[What to produce] For each entry below, write an exact copy and leave out the images.

[Data extract]
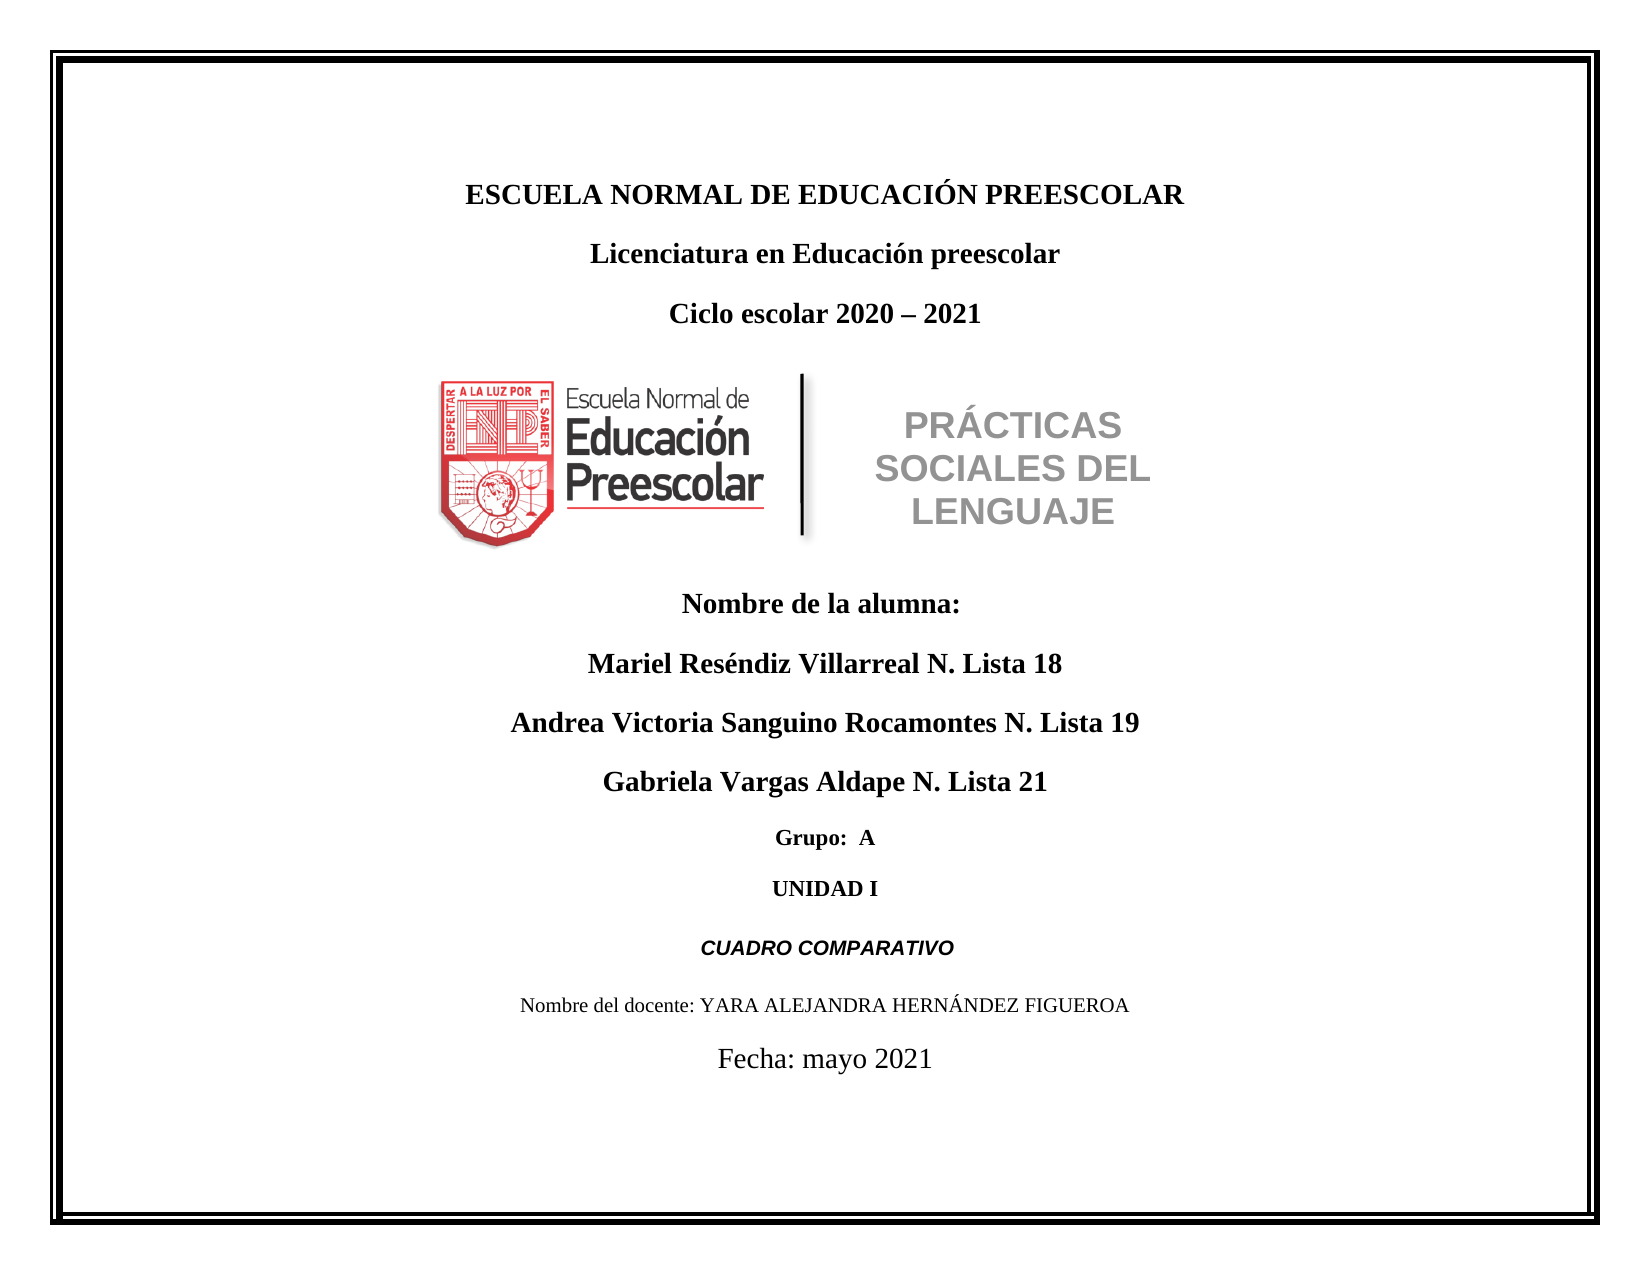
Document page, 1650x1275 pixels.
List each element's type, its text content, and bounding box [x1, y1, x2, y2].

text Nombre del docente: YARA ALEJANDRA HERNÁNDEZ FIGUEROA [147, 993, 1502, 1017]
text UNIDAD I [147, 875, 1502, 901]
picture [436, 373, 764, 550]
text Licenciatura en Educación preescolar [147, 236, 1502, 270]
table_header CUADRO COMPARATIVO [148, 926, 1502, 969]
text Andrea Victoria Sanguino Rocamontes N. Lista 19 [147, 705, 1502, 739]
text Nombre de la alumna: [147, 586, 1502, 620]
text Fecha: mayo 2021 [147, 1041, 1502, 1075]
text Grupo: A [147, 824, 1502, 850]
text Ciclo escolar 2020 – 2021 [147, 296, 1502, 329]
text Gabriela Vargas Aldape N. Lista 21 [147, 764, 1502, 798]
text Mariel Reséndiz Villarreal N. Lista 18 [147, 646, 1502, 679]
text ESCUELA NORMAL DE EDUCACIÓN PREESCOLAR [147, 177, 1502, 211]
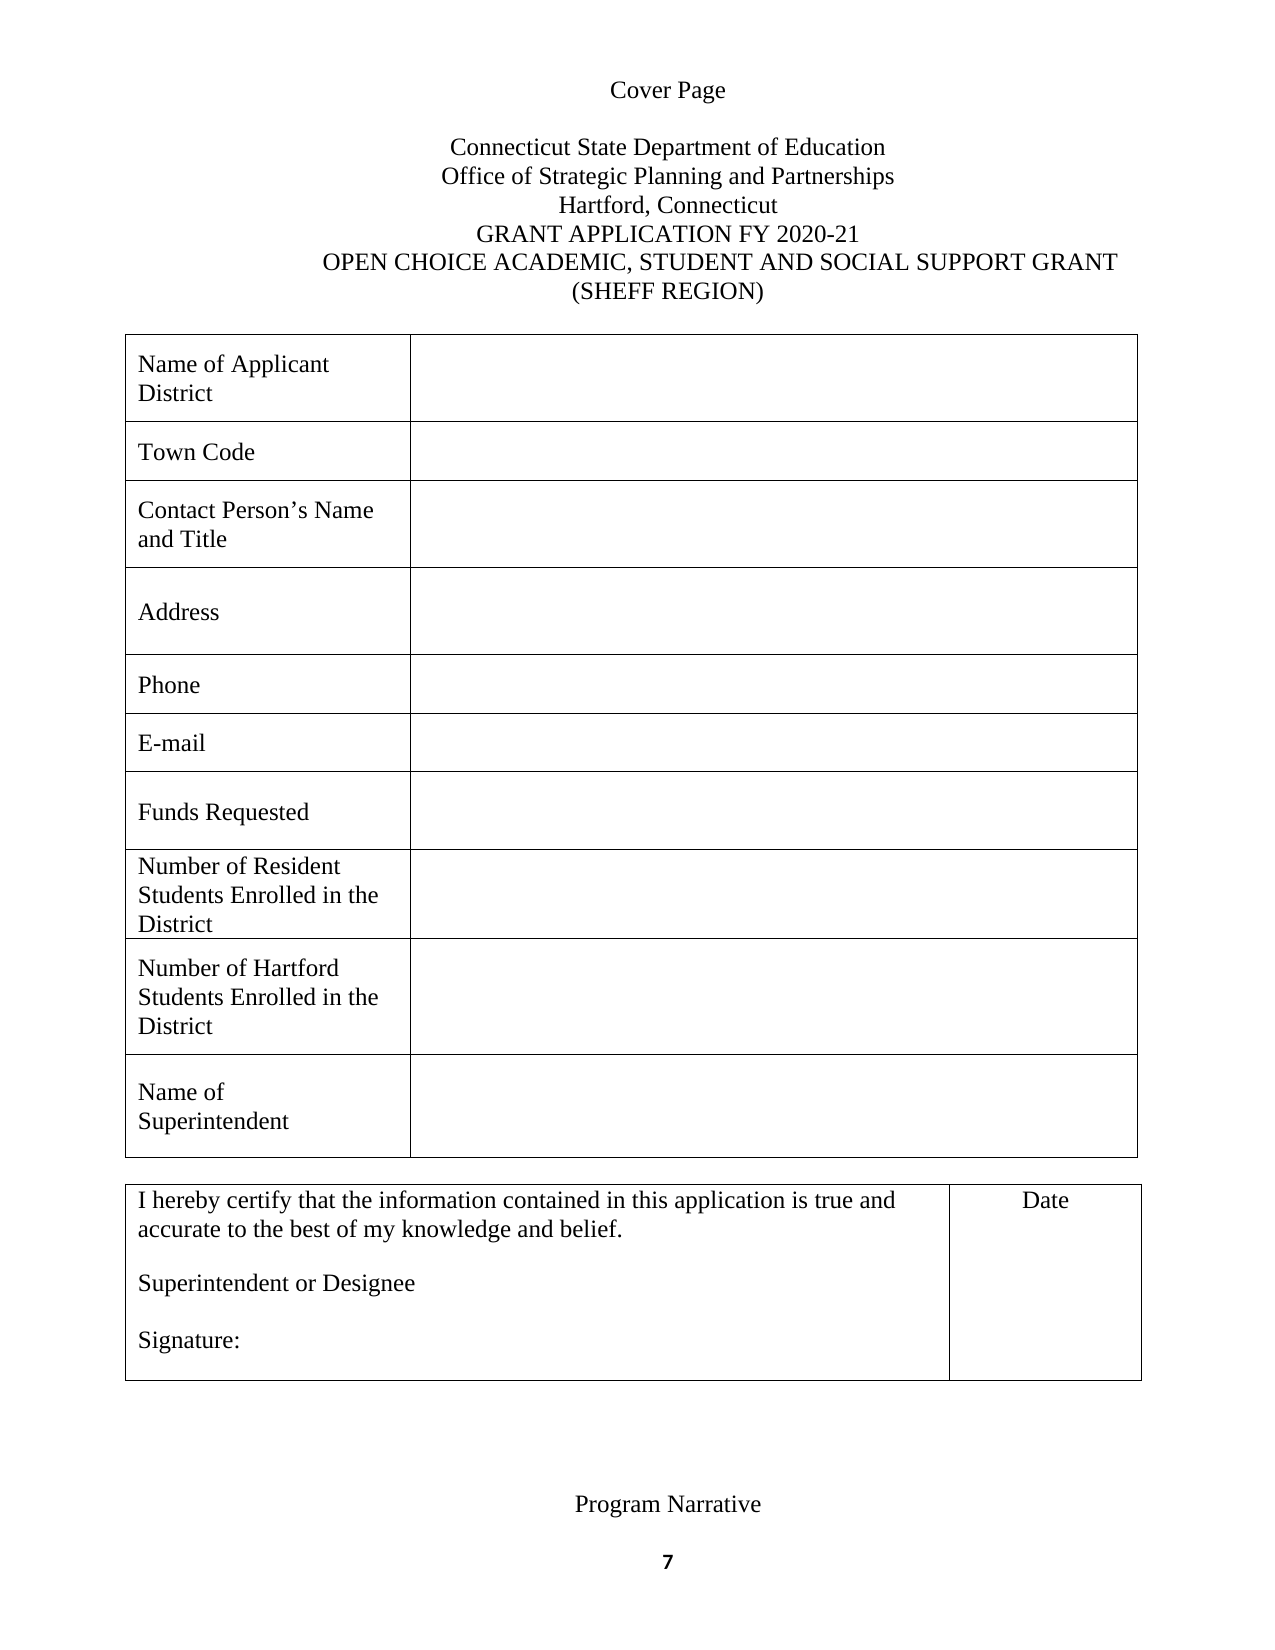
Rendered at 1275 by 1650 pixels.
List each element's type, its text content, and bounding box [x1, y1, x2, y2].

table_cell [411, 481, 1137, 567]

[Task result]
Document page, 1650x1275 pixels.
List each element's type, its text content, and bounding box [x1, y1, x2, y2].

text Nombre del docente: YARA ALEJANDRA HERNÁNDEZ FIGUEROA [147, 993, 1502, 1017]
text UNIDAD I [147, 875, 1502, 901]
picture [436, 373, 764, 550]
text Licenciatura en Educación preescolar [147, 236, 1502, 270]
table_header CUADRO COMPARATIVO [148, 926, 1502, 969]
text Andrea Victoria Sanguino Rocamontes N. Lista 19 [147, 705, 1502, 739]
text Nombre de la alumna: [147, 586, 1502, 620]
text Fecha: mayo 2021 [147, 1041, 1502, 1075]
text Grupo: A [147, 824, 1502, 850]
text Ciclo escolar 2020 – 2021 [147, 296, 1502, 329]
text Gabriela Vargas Aldape N. Lista 21 [147, 764, 1502, 798]
text Mariel Reséndiz Villarreal N. Lista 18 [147, 646, 1502, 679]
text ESCUELA NORMAL DE EDUCACIÓN PREESCOLAR [147, 177, 1502, 211]
Rendered at 1275 by 1650 pixels.
List each element's type, its text content, and bounding box [x1, y1, x2, y2].

table_cell [411, 481, 1137, 567]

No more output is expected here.